Dames, Dolls & Gun Molls: The Art of Robert A. Maguire reproduces and comments on the classic paperback novel covers drawn and painted by Maguire, from the late 1940s to the 1980s. Maguire ended his career by painting Romance-novel images of he-men and half-dressed women posed before gloomy castles, but he is famed for his 1950s-1960s depictions of bad belles and femmes fatales, often with a gun in hand or in easy reach.

Silke opines that Maguire, “With pencil, brush and a lot of talent, … (made) deities out of simple dames: fallen angels, cunning chippies, hash slingers in greasy spoons, immoral spectacles in high heels and vermillion, and the girl next door.” He also finds that Maguire was born to paint the “particular girl in a dramatic situation.” As a “genius” within popular culture, he drew fetchingly the distressed damsel. Before Maguire, says Silke, “there had never been an artist who made the commonplace female so beautiful, nor the beautiful female so human.”

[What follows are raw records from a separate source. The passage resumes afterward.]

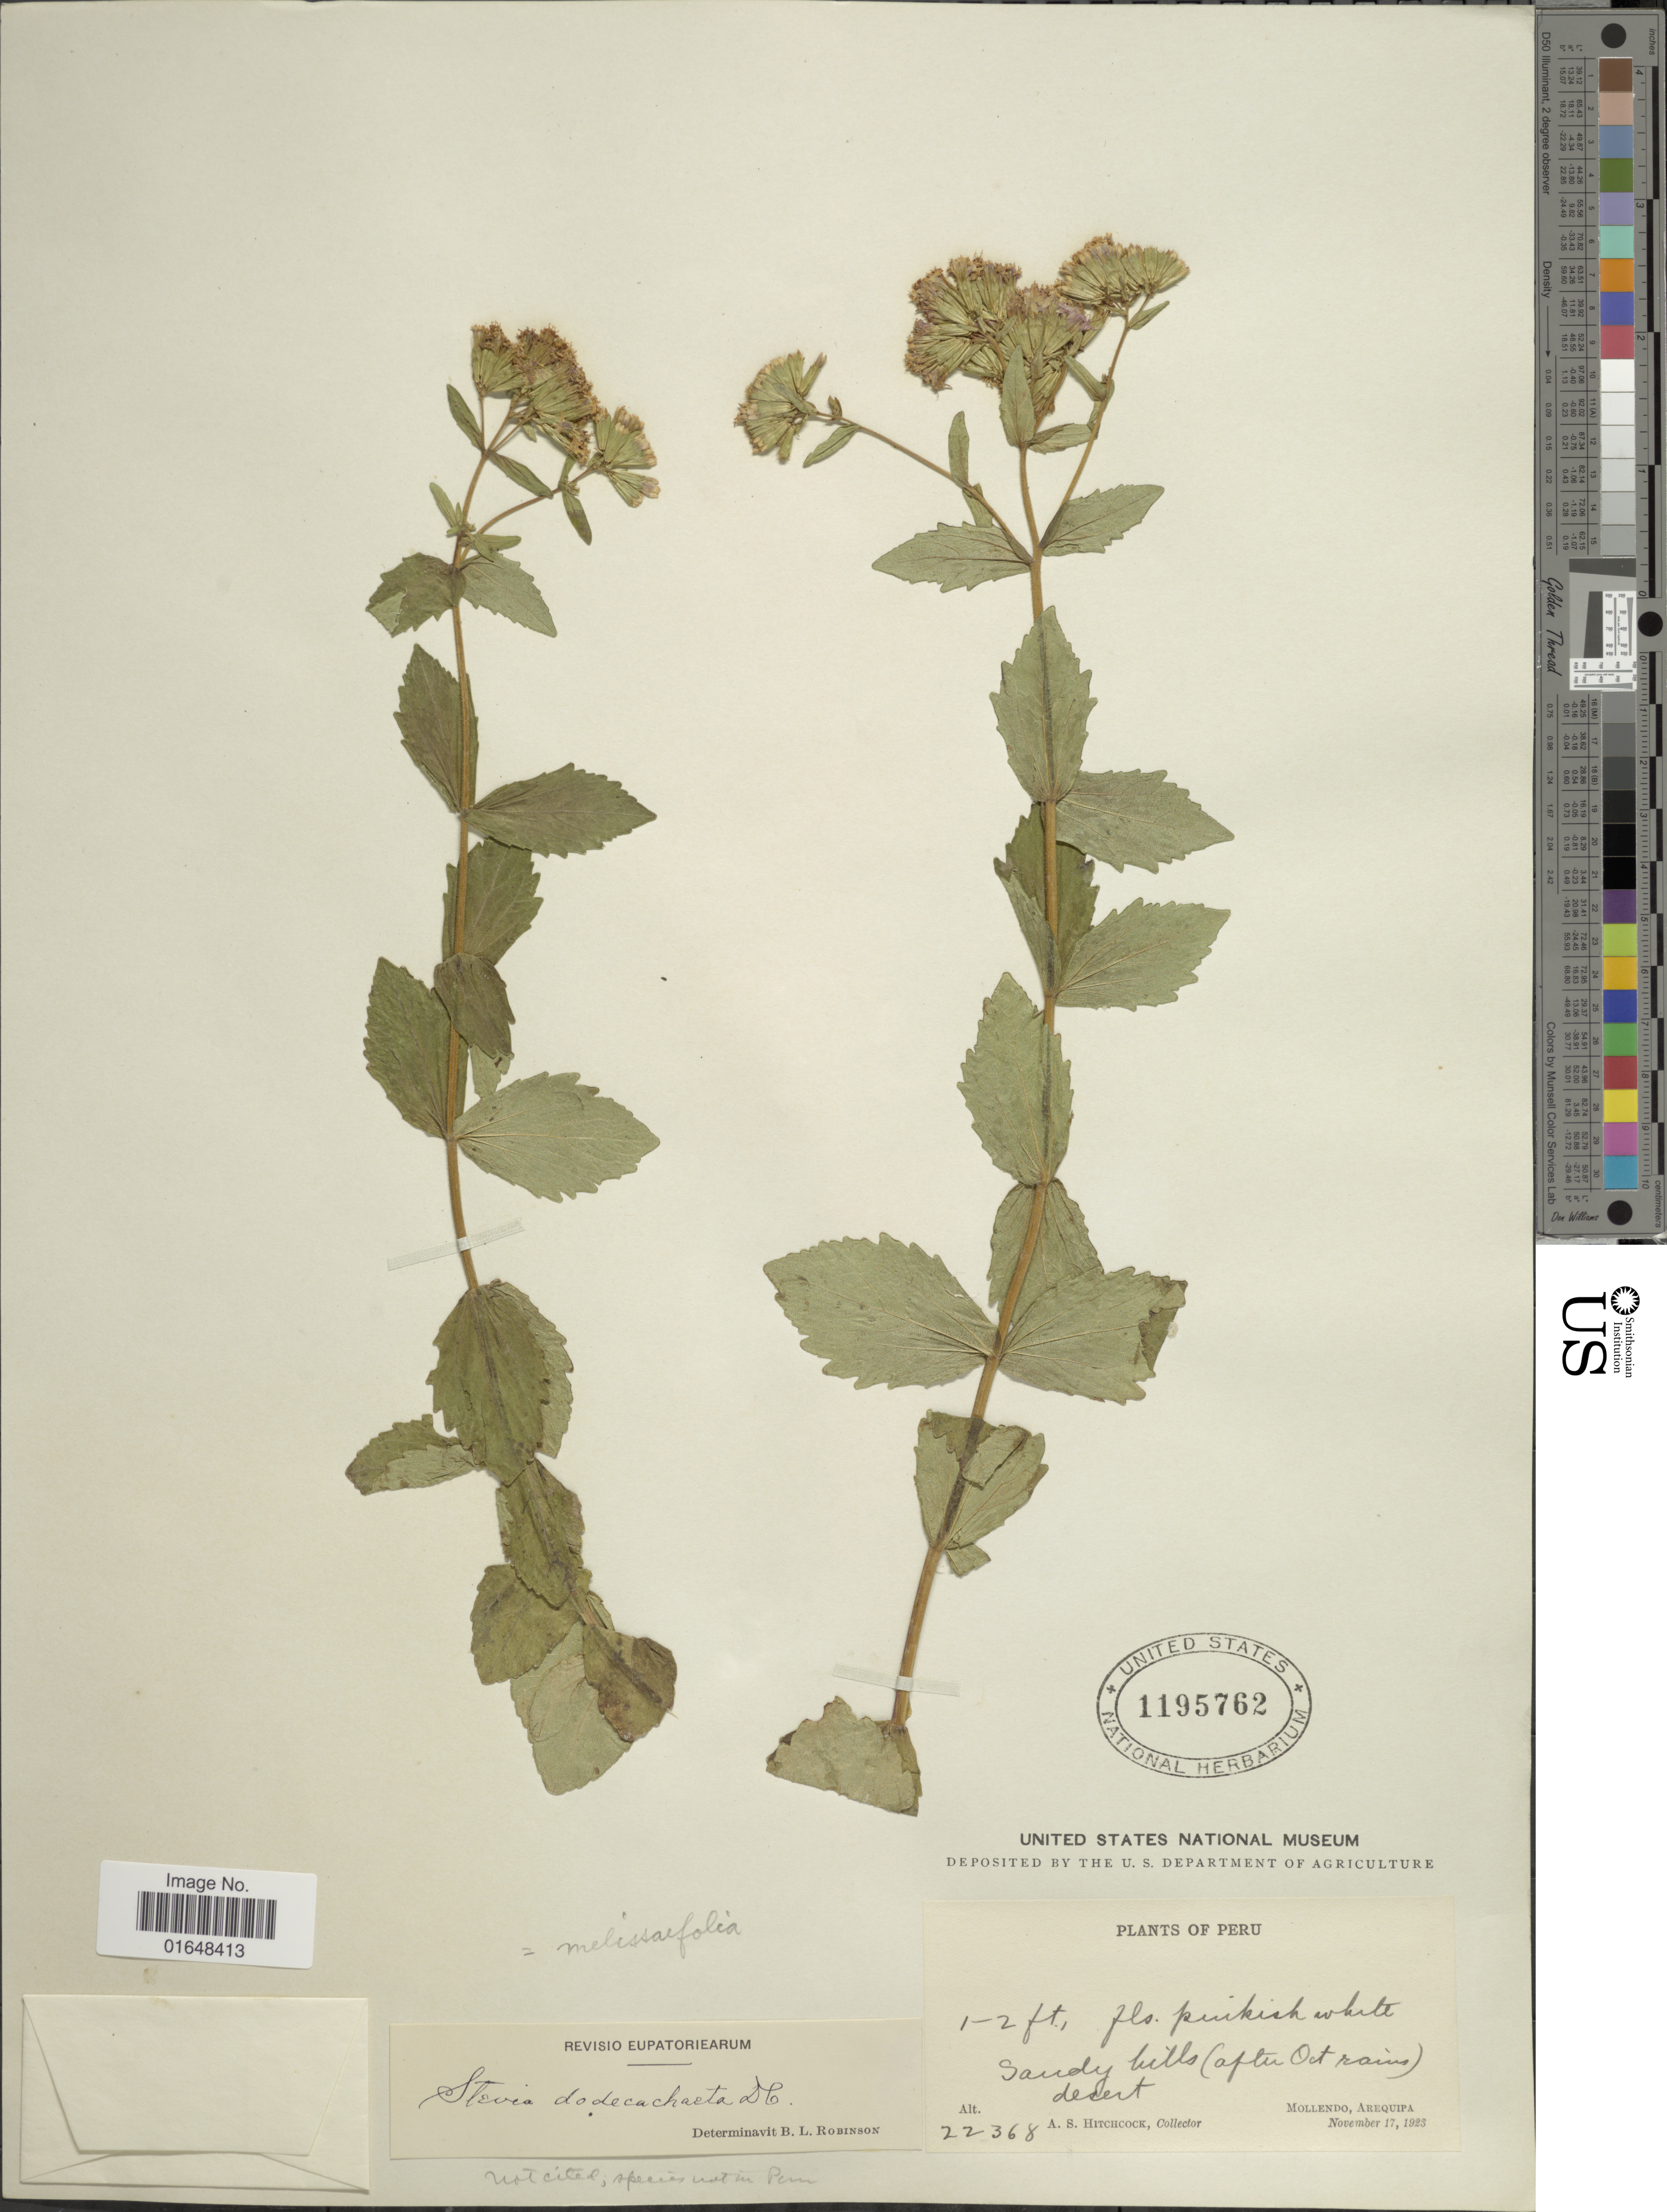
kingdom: Plantae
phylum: Tracheophyta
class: Magnoliopsida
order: Asterales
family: Asteraceae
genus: Stevia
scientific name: Stevia melissaefolia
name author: (Lam.) Sch. Bip. in Klotzsch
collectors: A. S. Hitchcock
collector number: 22368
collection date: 1923-11-17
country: Peru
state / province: Arequipa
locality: Mollendo, Arequipa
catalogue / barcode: US 1195762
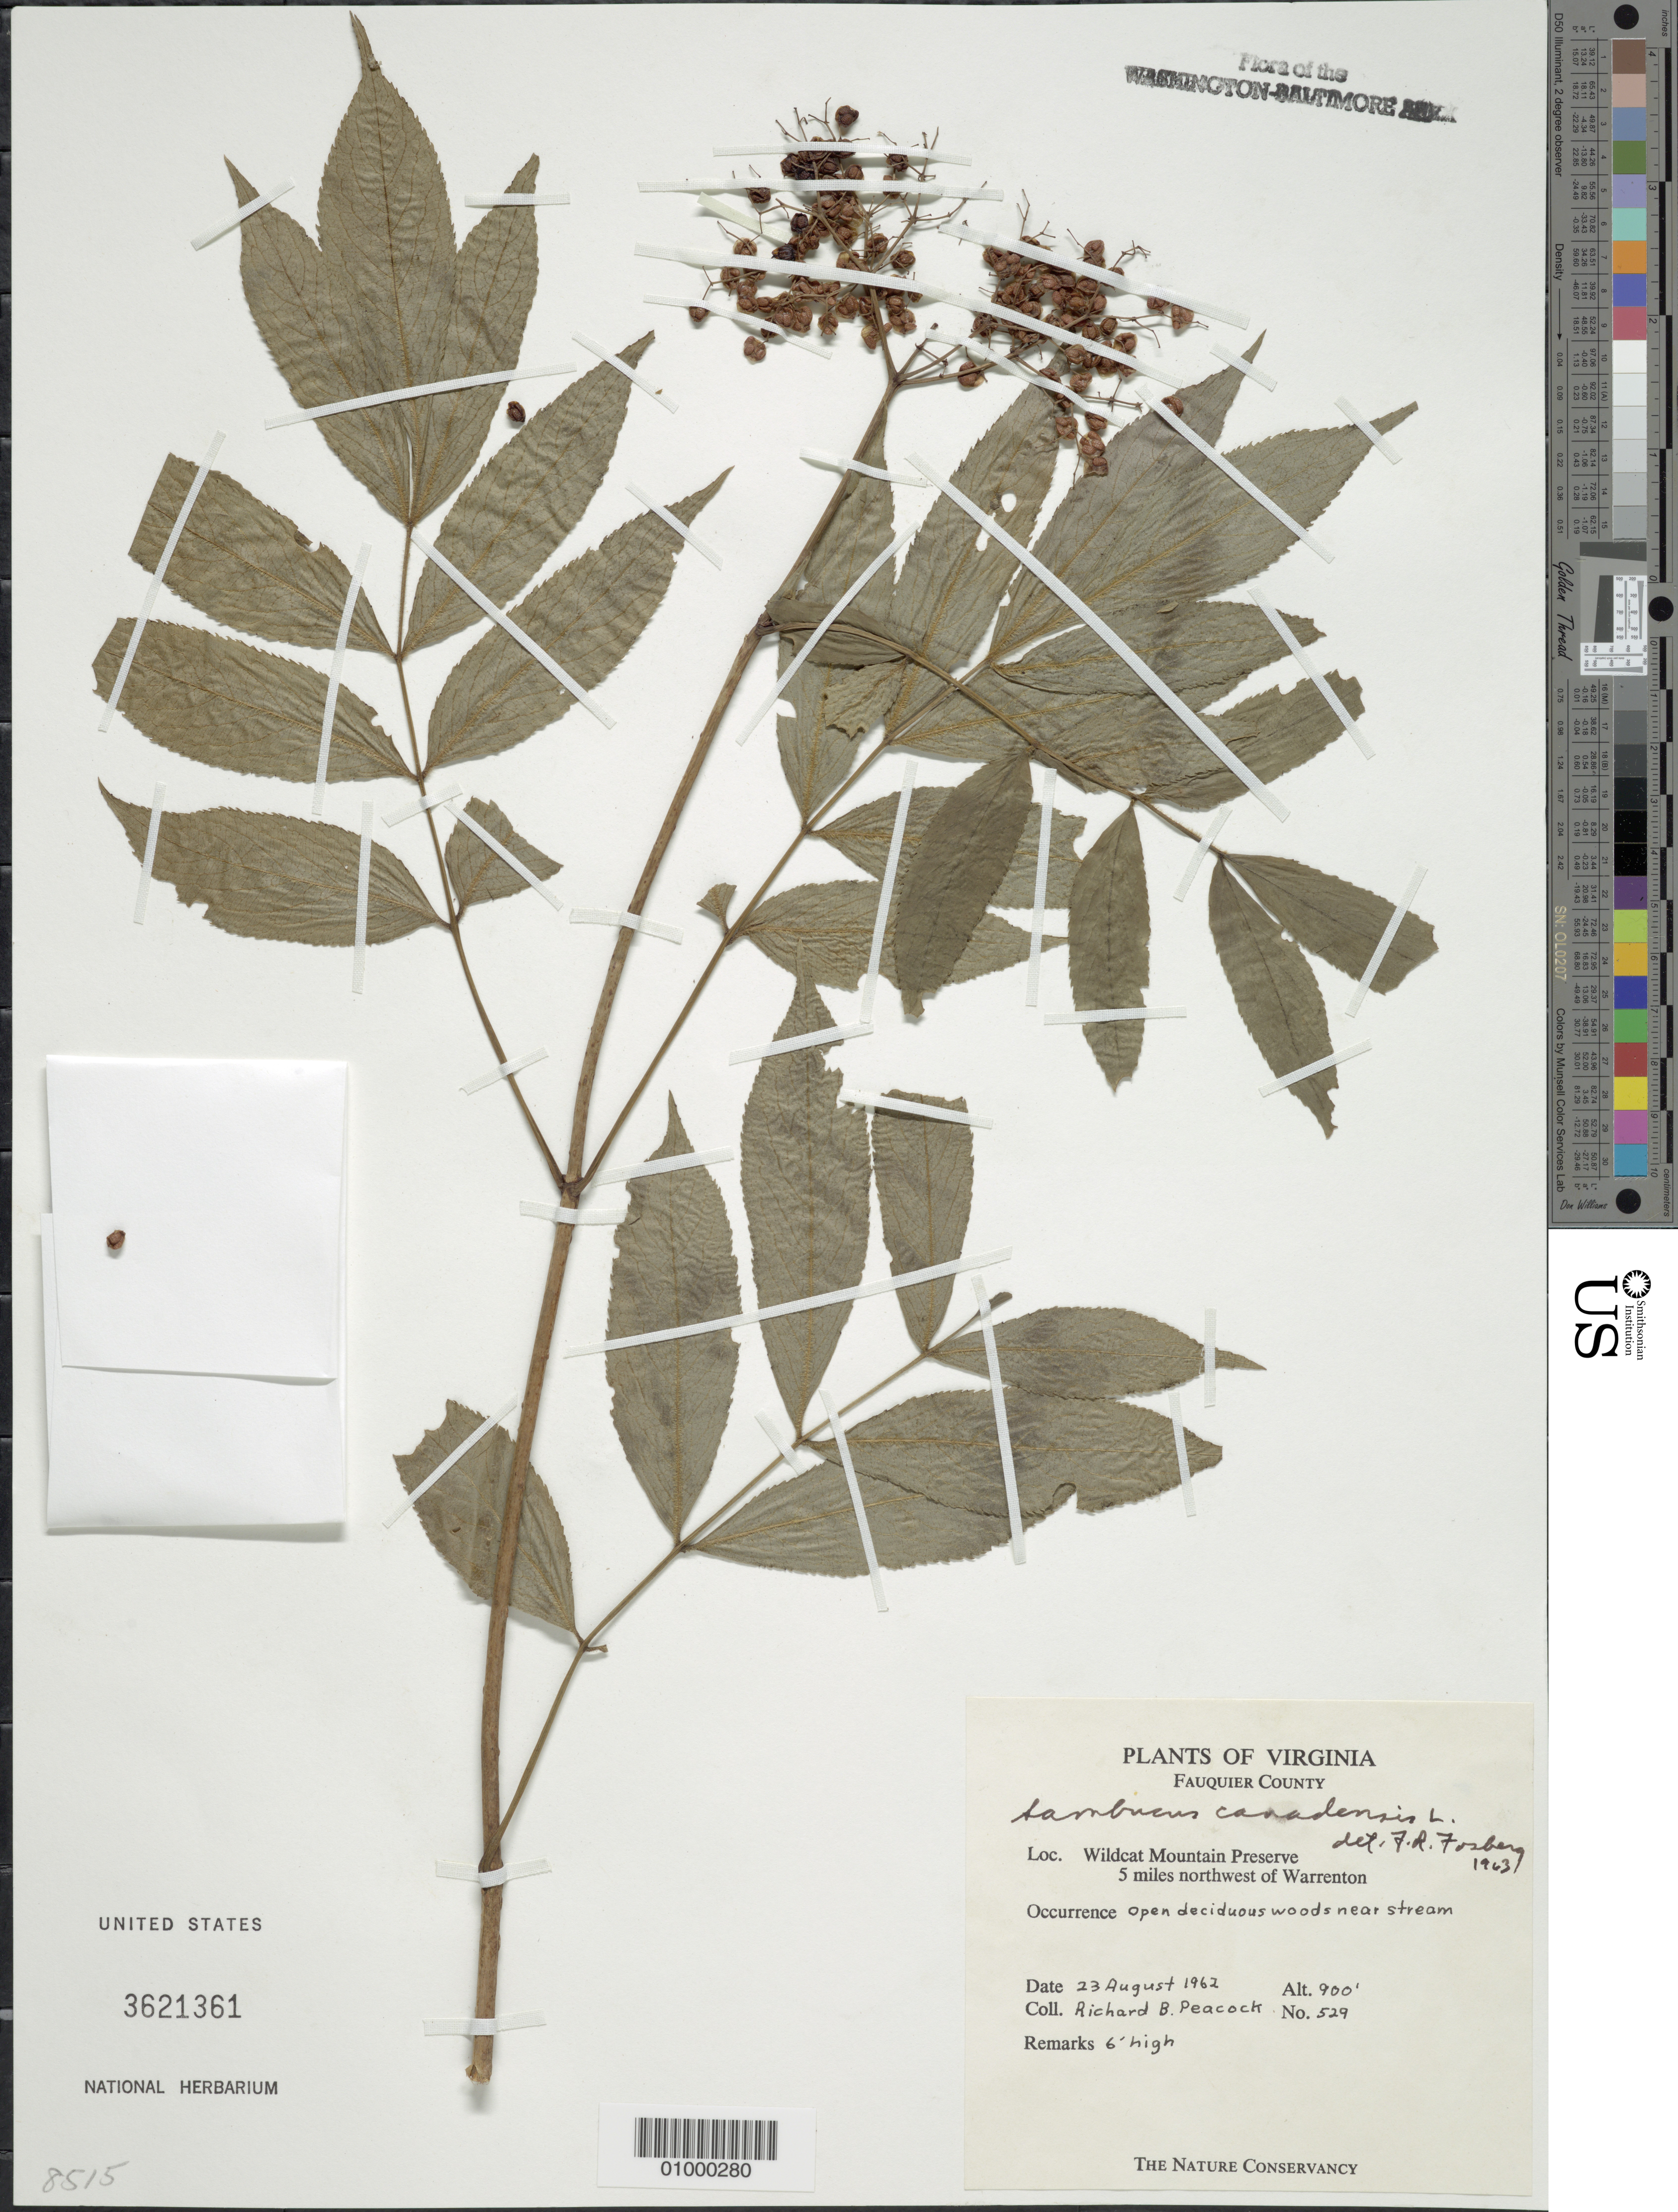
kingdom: Plantae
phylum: Tracheophyta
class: Magnoliopsida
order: Dipsacales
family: Viburnaceae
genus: Sambucus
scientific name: Sambucus canadensis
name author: L.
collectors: R. Peacock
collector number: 529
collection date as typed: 23 Aug 1962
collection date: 1962-08-23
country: United States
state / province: Virginia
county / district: Fauquier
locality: Wildcat Mountain Preserve, 5 miles northwest of Warrenton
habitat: open deciduous woods near stream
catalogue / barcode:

Yet Maguire “idealized” his female figures. He worked with live models, but altered them in his art: The finished head would be smaller, the legs longer and slimmer, and the bust more pronounced. While Maguire illustrated cliché stories by no-name writers, he also turned in covers for novels by Gustave Flaubert, D.H. Lawrence, and the pioneering U.S. lesbian writer Gale Wilhelm.

Silke’s a Maguire fan, and his critique is welcome, but this book is about those novel covers, and the reproductions are so lavish and telling, that it is a pity that they mainly grace garage-sale books as opposed to household walls.